What you should do — Find each line below that includes "donated", then copy it.
------------------------------
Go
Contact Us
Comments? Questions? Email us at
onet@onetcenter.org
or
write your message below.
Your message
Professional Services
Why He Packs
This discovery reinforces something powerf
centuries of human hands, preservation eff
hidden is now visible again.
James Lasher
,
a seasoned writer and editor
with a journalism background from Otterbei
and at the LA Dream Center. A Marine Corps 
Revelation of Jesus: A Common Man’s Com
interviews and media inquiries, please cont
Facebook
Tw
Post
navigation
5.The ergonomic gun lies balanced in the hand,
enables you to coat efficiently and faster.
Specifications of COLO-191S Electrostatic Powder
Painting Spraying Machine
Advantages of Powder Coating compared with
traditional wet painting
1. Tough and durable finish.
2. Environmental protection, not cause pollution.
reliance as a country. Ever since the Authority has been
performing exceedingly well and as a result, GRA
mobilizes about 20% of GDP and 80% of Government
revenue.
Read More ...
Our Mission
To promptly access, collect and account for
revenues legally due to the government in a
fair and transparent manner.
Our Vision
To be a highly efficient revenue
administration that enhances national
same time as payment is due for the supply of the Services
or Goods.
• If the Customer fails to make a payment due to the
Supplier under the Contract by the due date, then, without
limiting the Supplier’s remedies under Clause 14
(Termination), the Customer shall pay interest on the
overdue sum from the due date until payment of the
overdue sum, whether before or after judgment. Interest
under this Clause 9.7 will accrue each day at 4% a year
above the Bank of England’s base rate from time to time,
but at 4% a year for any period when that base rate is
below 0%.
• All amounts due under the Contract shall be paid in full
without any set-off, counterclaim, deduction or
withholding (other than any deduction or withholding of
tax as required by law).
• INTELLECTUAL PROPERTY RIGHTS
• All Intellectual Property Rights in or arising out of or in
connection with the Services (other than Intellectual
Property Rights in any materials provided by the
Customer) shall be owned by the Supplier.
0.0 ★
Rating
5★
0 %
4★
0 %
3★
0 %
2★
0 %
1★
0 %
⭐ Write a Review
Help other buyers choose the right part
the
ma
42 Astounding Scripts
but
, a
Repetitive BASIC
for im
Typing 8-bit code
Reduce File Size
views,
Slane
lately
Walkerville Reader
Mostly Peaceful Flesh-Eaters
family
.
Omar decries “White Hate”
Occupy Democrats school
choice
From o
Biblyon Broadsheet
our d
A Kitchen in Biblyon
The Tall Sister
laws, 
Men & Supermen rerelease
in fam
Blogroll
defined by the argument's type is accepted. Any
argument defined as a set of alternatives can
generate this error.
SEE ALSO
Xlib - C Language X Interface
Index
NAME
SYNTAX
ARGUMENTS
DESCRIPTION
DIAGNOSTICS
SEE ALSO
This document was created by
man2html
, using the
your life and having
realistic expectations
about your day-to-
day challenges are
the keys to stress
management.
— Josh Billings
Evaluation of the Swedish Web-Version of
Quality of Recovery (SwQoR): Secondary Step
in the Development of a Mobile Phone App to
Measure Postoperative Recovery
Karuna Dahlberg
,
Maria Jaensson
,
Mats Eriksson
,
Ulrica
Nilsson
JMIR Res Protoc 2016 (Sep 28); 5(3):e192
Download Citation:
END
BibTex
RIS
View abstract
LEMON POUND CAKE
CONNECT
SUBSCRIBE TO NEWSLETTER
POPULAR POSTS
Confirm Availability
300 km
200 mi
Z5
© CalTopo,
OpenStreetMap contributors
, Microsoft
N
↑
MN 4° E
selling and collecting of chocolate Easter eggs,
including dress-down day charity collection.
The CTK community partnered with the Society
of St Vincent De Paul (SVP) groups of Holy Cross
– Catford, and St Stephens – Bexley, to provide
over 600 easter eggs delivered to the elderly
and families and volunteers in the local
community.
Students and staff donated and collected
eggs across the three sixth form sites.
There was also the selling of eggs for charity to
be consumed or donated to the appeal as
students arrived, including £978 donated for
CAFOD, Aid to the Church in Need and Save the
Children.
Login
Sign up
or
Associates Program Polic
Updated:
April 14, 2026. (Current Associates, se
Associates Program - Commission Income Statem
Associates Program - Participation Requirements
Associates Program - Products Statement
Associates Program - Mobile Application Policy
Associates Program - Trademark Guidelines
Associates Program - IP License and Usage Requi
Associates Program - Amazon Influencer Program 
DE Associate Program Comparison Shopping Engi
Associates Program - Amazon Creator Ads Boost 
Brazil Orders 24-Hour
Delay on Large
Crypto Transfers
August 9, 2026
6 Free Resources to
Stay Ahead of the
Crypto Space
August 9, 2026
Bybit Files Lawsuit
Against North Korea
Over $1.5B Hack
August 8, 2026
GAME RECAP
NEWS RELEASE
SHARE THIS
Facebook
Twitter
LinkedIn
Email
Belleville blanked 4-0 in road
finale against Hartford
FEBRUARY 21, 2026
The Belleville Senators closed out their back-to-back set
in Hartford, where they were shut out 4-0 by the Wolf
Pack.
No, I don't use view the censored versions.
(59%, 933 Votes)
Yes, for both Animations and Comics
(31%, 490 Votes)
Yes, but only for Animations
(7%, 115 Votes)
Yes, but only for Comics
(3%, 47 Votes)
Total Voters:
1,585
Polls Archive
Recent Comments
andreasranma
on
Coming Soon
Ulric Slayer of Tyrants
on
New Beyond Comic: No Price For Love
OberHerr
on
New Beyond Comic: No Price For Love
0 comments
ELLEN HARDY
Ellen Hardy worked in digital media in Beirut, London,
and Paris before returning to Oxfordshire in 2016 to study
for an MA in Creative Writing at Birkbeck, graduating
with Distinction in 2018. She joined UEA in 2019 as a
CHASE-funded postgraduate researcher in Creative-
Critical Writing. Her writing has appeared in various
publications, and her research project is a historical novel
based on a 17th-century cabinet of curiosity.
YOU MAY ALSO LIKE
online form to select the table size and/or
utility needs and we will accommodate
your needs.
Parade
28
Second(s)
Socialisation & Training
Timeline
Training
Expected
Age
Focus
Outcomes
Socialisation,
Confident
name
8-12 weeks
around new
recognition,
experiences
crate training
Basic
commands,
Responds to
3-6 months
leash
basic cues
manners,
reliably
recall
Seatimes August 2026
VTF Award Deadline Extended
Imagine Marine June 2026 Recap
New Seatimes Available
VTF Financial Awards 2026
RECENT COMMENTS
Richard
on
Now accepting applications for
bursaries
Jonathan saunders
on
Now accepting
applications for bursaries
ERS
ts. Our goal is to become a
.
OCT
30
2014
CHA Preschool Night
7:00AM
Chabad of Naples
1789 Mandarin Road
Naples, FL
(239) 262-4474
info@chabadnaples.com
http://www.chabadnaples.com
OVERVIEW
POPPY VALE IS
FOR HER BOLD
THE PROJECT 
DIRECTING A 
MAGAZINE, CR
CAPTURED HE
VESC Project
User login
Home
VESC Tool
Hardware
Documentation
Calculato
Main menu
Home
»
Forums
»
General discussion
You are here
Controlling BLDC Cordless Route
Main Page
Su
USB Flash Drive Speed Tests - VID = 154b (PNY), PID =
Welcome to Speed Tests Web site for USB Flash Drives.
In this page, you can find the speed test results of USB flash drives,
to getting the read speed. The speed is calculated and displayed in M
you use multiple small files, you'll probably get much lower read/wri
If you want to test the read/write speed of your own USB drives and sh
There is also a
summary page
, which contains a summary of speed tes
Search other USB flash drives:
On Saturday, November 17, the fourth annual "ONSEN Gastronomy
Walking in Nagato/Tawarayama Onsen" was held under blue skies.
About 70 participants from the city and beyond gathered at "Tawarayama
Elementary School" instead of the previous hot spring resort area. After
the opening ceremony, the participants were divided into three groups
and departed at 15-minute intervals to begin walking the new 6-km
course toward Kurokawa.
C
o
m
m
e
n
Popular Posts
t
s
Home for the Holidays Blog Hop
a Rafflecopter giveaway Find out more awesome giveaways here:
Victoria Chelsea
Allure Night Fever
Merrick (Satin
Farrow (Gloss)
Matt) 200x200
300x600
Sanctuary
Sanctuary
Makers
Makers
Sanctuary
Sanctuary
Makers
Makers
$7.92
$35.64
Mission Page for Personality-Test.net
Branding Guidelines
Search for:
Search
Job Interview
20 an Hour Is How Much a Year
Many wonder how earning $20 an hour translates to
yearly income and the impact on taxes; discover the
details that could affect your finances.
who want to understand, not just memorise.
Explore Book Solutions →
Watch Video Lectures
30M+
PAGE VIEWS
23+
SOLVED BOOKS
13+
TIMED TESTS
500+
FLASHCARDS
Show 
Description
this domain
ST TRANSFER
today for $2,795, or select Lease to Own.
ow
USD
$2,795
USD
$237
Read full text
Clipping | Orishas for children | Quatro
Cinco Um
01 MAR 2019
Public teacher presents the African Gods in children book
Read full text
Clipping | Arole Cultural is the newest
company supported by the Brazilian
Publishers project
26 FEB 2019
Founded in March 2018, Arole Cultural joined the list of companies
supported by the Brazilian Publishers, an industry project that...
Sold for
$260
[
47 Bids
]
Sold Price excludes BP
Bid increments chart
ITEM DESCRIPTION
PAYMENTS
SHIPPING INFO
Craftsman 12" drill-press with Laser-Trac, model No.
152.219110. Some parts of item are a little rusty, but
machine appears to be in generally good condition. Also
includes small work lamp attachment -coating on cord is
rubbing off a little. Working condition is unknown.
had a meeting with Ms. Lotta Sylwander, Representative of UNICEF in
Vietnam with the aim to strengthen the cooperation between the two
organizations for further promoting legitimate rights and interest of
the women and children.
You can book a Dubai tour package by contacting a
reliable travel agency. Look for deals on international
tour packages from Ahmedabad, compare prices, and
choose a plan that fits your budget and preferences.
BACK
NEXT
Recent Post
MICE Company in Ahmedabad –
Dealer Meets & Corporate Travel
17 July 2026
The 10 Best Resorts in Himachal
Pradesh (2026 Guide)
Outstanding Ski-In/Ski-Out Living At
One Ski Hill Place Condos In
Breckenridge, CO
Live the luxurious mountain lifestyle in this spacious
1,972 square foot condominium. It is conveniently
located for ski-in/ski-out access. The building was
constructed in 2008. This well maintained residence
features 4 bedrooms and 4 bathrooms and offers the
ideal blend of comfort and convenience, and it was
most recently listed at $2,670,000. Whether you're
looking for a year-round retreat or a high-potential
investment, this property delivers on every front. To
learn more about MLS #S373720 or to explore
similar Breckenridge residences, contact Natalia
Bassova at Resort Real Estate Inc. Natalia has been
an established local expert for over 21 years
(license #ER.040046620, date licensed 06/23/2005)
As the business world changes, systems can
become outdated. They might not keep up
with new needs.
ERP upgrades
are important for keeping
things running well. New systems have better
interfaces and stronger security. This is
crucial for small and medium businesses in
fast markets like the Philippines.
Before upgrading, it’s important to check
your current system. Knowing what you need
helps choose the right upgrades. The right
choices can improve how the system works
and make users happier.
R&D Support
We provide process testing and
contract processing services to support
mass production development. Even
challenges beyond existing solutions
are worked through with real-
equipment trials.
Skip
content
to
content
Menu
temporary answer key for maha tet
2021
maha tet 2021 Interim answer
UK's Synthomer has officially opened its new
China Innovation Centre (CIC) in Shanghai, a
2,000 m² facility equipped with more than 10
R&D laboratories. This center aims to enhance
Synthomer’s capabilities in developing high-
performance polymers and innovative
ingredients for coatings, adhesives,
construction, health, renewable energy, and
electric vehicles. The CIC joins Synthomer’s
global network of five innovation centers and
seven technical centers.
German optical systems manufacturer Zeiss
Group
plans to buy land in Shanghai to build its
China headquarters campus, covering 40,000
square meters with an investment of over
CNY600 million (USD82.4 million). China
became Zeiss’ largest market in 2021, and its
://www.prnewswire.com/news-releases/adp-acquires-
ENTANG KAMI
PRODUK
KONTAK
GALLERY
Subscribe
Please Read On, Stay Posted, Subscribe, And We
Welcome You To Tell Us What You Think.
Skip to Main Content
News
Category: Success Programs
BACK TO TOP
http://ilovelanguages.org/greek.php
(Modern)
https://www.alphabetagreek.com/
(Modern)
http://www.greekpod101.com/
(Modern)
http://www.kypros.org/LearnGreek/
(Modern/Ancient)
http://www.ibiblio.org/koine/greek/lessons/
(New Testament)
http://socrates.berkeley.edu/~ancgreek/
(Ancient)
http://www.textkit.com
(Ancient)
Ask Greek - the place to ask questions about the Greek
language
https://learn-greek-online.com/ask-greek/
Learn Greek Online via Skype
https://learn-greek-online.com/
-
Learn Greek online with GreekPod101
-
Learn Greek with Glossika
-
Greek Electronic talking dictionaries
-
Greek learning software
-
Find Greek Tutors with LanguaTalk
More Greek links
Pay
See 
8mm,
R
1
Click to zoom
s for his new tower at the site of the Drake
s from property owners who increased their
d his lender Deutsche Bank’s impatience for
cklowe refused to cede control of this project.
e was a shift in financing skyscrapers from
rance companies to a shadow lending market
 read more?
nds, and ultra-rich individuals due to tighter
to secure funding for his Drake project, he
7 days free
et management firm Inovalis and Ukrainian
------------------------------
Answer space —
Students and staff donated and collected
be consumed or donated to the appeal as
students arrived, including £978 donated for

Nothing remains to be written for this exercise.